The story started with the founding of Biogen in 1978 by scientists around the globe working in their home labs. Ken Murray took the lead working on the production of antigens to the hepatitis B virus, using DNA technology, at the University of Edinburgh. The patent claimed priority from 1978 and was granted in 1990. It was licensed to SmithKline Beecham Biologicals, who had developed a recombinant hepatitis B vaccine called Engerix-B which came onto the market in the late 1980s. Although SmithKline Beecham Biologicals thought Biogen's patents were initially dubious, and had (unsuccessfully) opposed the narrower patent (EP0013828 'Recombinant DNA, hosts transformed with it and polypeptides produced by the hosts') at the European Patent Office, they changed track when Medeva came along with results to indicate they had a vaccine which worked in patients who did not respond to Engerix-B. SmithKline Biologicals then lined up with Biogen to fight Medeva in the Patents Court and beyond.

The leading counsel, Hugh Laddie and Peter Prescott, were described as being at the 'height of their game'. Andrew Waugh, then a junior, recalled his anxiety at having to prepare to explain the 'smudgeograms' (the name given by Peter Prescott to auto radiographs showing experimental results) to the House of Lords without the benefit of overhead projectors or a whiteboard. Adrian Speck reflected that it was his first case and that it was a high point of his career.

The case was difficult, as witnessed by the time it took in the Court of Appeal (18 days) and the Lords (14 days) partly because of the nature of the science. While genetic engineering was a fast developing field, there had been a voluntary moratorium on further work by scientists because of concern about the safety of genetically modified bacteria in use. This meant that, while ideas were there and developing at speed, research had halted, leaving the theoretical methods available to reach desired end-points undeveloped. The skills of the expert witnesses in the case were praised and some details of the difficulties of undertaking the research were shared by Jim Haley, who still has the original court transcripts. Examples included the difficulties of working on microscopic cells through clumsy glove boxes.

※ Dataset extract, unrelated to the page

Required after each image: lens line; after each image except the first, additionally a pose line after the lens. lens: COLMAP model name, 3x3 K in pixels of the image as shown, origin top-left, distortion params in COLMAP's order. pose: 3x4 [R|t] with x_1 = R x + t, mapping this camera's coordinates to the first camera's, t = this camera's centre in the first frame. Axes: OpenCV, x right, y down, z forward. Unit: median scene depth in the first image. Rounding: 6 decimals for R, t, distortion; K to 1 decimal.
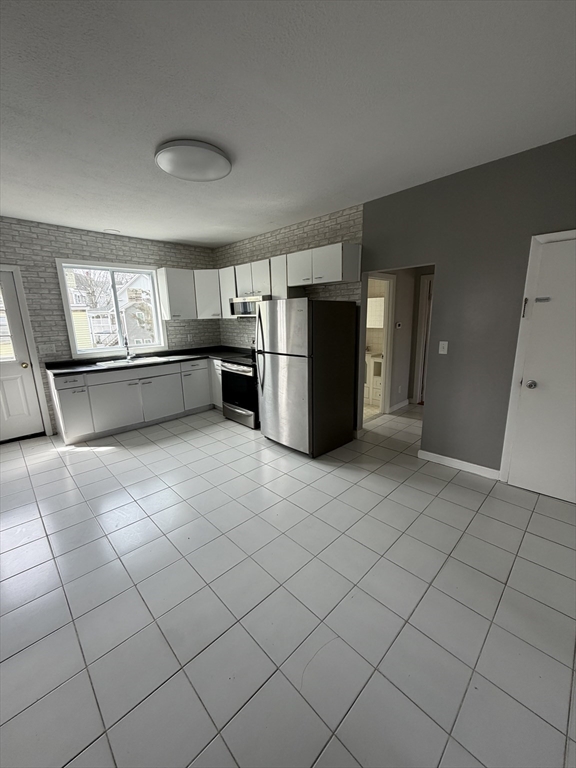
lens RADIAL K [[305.2, 0, 289.2], [0, 305.2, 381.3], [0, 0, 1]] dist [0.000335, -0.000137]
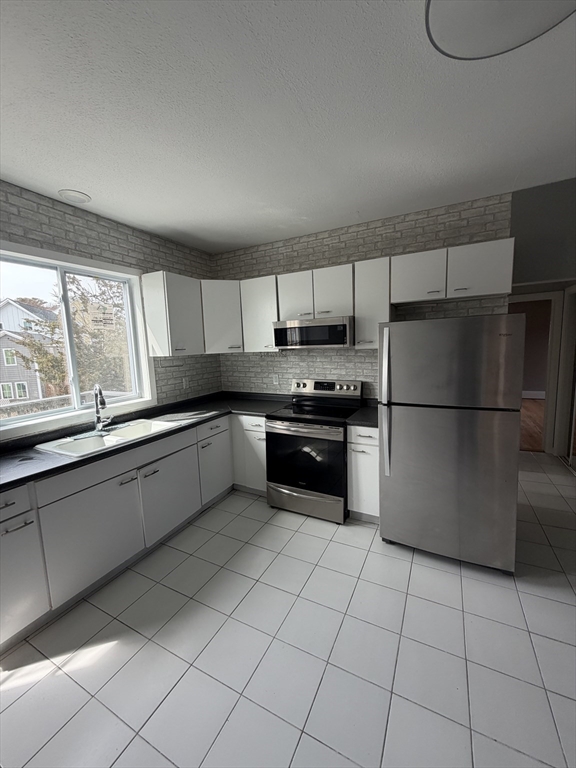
lens RADIAL K [[305.2, 0, 289.2], [0, 305.2, 381.3], [0, 0, 1]] dist [0.000335, -0.000137]
pose [[0.949529, -0.049974, 0.309674, -0.360393], [0.082487, 0.992262, -0.092799, -0.077684], [-0.302640, 0.113659, 0.946304, 0.368604]]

Jim Haley pointed to an analogy given by Lord Hoffman to the invention by the Wright brothers: 'The idea of making HBV antigens by recombinant DNA technology was shared by everyone at the Geneva meeting of Biogen in February 1978 and no doubt by others working in the field, just as the idea of flying in an heavier-than-air machine had existed for centuries before the Wright brothers. The problem which required invention was to find a way of doing it.'

The analogy had resonated with Mr Haley, as his firm at the time (Fish & Neave of New York) had successfully defended a patent for the Wright brothers at an early point in their history.

This was the first time the House of Lords had considered the validity of a product made by genetic engineering, yet the issue decided in Biogen v Medeva is still a live issue today. As Robin Jacob commented, the width of a claim, and what is meant by enabling an invention across the width of that claim, is still a challenge. The Biogen insufficiency test works for a patent claiming a chemical class; you have to be able to make all the chemicals in that class. In other cases the test will not work, and in yet others, Biogen Insufficiency will ride again. Robin Jacob concluded that Sir Hugh put up a great fight, and duly lost. The panel concurred that Biogen had won at first instance because of Sir Hugh's closing speech.

The case was heard before judgment transcripts were made available in advance. When Diana Sternfeld heard the opening words of Aldous J's judgment, that 'The patent is valid and infringed' she needed 30 seconds to compose herself before speaking to the clients sitting in the public gallery. She left the courtroom and bumped into Hugh Laddie, also on the other side of the double doors, who said to her 'now, that is a turn up for the books'.

The idea of sides getting together after the end of such litigation to debate the issues was much praised, preferably before 20 years have elapsed. The two sides commented repeatedly that meeting each other face to face in a friendly environment was an occasion to be celebrated after such a hard fought case.

The evening was rounded off by wine and canapés and lively conversation.